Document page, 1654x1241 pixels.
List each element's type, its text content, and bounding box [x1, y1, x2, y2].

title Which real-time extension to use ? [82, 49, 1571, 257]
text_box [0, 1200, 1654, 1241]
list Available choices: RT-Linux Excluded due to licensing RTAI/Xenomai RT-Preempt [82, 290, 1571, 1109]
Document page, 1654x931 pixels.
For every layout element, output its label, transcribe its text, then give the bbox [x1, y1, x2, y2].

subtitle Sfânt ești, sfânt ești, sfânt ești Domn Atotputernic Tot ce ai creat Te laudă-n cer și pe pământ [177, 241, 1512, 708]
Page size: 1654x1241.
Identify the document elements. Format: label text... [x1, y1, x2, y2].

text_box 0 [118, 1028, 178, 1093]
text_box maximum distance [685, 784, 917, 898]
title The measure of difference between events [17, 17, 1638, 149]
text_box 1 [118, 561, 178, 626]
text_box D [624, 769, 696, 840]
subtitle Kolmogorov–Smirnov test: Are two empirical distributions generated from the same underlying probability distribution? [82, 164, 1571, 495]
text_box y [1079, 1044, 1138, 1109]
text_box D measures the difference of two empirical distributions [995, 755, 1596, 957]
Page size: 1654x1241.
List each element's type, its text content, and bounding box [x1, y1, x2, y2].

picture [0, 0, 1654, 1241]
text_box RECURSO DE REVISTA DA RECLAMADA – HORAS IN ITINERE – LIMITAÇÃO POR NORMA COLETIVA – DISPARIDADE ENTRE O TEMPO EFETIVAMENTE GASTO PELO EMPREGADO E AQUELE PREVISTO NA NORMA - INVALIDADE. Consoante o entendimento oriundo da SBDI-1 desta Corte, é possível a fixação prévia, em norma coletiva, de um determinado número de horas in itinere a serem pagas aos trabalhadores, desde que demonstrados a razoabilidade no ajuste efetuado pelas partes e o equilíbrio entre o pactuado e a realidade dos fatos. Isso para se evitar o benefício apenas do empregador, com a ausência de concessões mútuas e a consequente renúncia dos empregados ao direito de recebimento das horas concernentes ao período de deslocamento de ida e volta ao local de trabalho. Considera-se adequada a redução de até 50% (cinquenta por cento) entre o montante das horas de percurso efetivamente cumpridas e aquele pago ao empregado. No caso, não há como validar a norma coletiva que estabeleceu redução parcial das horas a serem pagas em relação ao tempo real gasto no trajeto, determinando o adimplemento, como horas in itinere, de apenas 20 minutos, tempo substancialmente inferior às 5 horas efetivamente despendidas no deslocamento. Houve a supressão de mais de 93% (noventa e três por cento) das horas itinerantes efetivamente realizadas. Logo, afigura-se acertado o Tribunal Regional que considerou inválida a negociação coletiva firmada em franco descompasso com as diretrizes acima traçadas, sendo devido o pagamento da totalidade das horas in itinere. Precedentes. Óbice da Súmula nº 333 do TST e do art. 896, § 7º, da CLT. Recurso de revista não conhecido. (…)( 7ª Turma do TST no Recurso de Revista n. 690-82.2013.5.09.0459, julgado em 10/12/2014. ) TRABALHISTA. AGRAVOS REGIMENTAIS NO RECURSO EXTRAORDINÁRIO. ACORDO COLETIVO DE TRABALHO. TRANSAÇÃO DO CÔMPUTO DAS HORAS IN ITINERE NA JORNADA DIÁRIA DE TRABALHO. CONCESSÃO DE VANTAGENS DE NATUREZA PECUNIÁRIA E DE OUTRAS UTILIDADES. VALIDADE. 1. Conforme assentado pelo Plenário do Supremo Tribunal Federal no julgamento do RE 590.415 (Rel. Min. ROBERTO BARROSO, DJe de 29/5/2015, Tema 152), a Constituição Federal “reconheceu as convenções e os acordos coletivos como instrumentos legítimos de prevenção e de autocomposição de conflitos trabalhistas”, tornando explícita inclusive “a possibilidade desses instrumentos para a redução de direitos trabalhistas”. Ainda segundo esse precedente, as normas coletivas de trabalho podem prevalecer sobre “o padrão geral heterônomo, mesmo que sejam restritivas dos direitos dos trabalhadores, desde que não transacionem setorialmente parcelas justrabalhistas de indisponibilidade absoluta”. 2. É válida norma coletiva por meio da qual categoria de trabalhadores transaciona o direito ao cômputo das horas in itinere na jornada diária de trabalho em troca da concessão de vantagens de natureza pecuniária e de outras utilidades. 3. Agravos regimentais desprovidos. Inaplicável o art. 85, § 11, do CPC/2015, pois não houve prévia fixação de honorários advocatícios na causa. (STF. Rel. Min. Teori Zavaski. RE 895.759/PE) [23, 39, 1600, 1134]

● ● ● ● ●

Locate every line above that contains the word "difference" and copy each of those lines in full.

title The measure of difference between events [17, 17, 1638, 149]
text_box D measures the difference of two empirical distributions [995, 755, 1596, 957]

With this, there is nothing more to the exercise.